While the second-generation Xgimi’s screen-adaptive technology isn’t as good as the marketing hype suggests, it’s an improvement over the previous version. It was so useful for the MoGo 2 Pro that I checked the setting to automatically adjust the keystone every time the device was moved—and I moved it a lot. This way I could avoid the cumbersome manual adjustments and just push the spotlight until it produced the desired results.
The projected image is about what you’d expect in this price range: a modest 400 ANSI lumens spread over a 1920 x 1080 image that looks better at 30 inches (when all that light is concentrated) than at 200 inches. And while HDR10 is supported, it serves more as a bullet point on the specs list than anything you’ll notice during viewing.
If you’re not too picky, then you can watch some random YouTube videos in a room saturated with ambient light, but MoGo 2 Pro is best viewed in the darkest possible room. Only then can you see the bright, rich and crisp image that Xgimi’s latest portable projector is capable of producing.
Here’s what it looks like in medium to low light:
To use as a Bluetooth speaker, it is best to first hold down the power button on the remote control and select “Display Off” to turn off the lamp and fan. It then sits silently waiting for a Bluetooth connection to transform the projection box into a passable music speaker with balanced sound from a pair of 8W side-firing speaker drivers.

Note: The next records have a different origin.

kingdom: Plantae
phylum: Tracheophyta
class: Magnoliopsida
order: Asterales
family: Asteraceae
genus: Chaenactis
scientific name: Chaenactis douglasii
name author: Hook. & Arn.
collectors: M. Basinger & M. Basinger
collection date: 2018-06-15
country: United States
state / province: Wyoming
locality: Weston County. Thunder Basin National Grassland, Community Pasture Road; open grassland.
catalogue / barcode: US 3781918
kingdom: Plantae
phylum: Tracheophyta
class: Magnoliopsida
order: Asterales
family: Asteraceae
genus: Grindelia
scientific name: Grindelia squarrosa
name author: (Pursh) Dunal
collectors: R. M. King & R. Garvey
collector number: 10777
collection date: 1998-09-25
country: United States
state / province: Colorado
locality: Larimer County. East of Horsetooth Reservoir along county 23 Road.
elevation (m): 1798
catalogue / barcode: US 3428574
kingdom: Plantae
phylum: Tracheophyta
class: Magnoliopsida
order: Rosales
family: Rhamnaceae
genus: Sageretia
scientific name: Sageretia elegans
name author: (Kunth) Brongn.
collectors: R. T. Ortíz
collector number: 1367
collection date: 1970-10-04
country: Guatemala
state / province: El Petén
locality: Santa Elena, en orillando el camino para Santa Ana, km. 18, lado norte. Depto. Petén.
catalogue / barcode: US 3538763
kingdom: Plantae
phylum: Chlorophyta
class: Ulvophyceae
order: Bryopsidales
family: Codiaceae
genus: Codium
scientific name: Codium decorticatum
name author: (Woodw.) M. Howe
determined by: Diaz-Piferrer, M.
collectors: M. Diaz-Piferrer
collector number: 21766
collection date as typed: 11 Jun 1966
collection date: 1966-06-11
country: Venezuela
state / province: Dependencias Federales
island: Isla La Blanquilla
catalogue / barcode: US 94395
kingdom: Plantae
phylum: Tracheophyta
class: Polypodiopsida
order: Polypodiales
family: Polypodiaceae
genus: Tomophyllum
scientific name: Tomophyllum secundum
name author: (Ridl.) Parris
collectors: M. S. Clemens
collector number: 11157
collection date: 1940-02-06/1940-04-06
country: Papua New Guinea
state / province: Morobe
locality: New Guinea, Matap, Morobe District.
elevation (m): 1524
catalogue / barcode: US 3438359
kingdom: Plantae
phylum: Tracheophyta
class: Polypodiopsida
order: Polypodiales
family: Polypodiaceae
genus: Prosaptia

For its size, the projected image and sound output are reasonably good. I was impressed.
The MoGo 2 Pro always charges in Eco Mode (less bright, less loud), which can be annoying if you’re always near a power outlet. When connected to a 10,000 mAh (40 Wh) battery, the MoGo 2 Pro was able to charge the projector and play the first 40 minutes of Babylon when set to ‘bright’ and ‘film’ presets. When I connected to a power meter, I saw that power consumption averaged around 40W in Eco mode, rising to around 48W on average with Eco mode off. Xgimi lists the power requirement for the MoGo 2 Pro at 65W.
I really find it odd that a projector designed for all-in-one portability lacks any built-in controls other than a simple power button. More than once, I’ve lost the Bluetooth remote, which required me to grab my Apple or Android device to launch the Google Home app remote. It worked well, but I was usually sitting so close to the MoGo 2 Pro that built-in playback and volume controls would have been more convenient.
Photographer Chase Jarvis has said that “the best camera is the one with you,” a sentiment that can be applied to displays, speakers, and media streamers. The MoGo 2 Pro may not be the brightest video projector, the best-sounding Bluetooth speaker, or the most powerful media streamer, but it’s so small and compact that you can easily throw it in your luggage or backpack to carry with yourself wherever you go.
Yes, the MoGo 2 Pro ditched the internal battery from the original MoGo Pro in favor of a better speaker. But it can still be powered by a battery you may already own. For most people, I think Xgimi made the right decision.
At $599 / €599, the Xgimi MoGo 2 Pro undercuts Samsung’s disappointing Freestyle portable projector by almost $300. The original MoGo Pro was already one of the best portable projectors around, and the MoGo 2 Pro is an improvement on that in almost every way.